*** Block opens ***
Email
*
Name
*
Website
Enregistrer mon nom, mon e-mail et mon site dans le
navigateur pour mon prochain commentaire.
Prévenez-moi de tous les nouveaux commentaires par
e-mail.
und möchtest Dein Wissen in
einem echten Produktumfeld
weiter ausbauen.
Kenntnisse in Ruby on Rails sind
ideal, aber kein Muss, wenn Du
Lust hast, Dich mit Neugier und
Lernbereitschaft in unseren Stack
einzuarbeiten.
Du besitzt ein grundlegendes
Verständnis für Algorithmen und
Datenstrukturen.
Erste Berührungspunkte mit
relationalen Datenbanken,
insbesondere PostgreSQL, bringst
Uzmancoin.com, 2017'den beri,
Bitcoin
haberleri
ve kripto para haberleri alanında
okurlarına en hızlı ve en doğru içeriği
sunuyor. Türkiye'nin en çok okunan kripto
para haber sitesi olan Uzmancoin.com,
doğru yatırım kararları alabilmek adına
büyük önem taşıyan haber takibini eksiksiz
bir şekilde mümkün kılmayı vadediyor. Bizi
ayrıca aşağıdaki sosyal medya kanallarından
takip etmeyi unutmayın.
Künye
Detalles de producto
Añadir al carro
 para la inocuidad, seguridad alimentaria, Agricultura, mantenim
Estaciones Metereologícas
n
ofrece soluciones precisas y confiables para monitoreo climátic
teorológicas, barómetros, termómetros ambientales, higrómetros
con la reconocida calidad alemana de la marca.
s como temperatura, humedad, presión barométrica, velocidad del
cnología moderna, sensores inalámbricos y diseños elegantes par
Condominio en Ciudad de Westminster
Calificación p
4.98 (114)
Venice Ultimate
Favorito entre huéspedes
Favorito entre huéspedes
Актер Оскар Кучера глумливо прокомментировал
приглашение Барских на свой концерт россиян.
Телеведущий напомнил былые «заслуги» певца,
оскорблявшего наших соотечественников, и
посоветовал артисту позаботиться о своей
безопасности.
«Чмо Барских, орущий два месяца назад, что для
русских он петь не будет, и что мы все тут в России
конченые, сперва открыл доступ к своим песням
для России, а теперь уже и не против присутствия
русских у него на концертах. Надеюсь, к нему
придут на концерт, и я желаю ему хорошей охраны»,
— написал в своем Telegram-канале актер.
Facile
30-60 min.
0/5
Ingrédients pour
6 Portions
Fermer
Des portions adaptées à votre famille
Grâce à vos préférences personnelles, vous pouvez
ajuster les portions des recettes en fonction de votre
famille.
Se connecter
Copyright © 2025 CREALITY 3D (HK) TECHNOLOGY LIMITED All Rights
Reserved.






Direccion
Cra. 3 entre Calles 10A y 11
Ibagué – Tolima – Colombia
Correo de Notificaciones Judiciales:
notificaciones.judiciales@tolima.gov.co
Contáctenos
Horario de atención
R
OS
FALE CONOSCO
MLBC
*** Block closes ***
Transcribe, exactly and without additions, the lines of the records above, beginning with the line that contains "navigateur pour mon prochain commentaire." and ending with the line that contains "einzuarbeiten.", both included.

navigateur pour mon prochain commentaire.
Prévenez-moi de tous les nouveaux commentaires par
e-mail.
und möchtest Dein Wissen in
einem echten Produktumfeld
weiter ausbauen.
Kenntnisse in Ruby on Rails sind
ideal, aber kein Muss, wenn Du
Lust hast, Dich mit Neugier und
Lernbereitschaft in unseren Stack
einzuarbeiten.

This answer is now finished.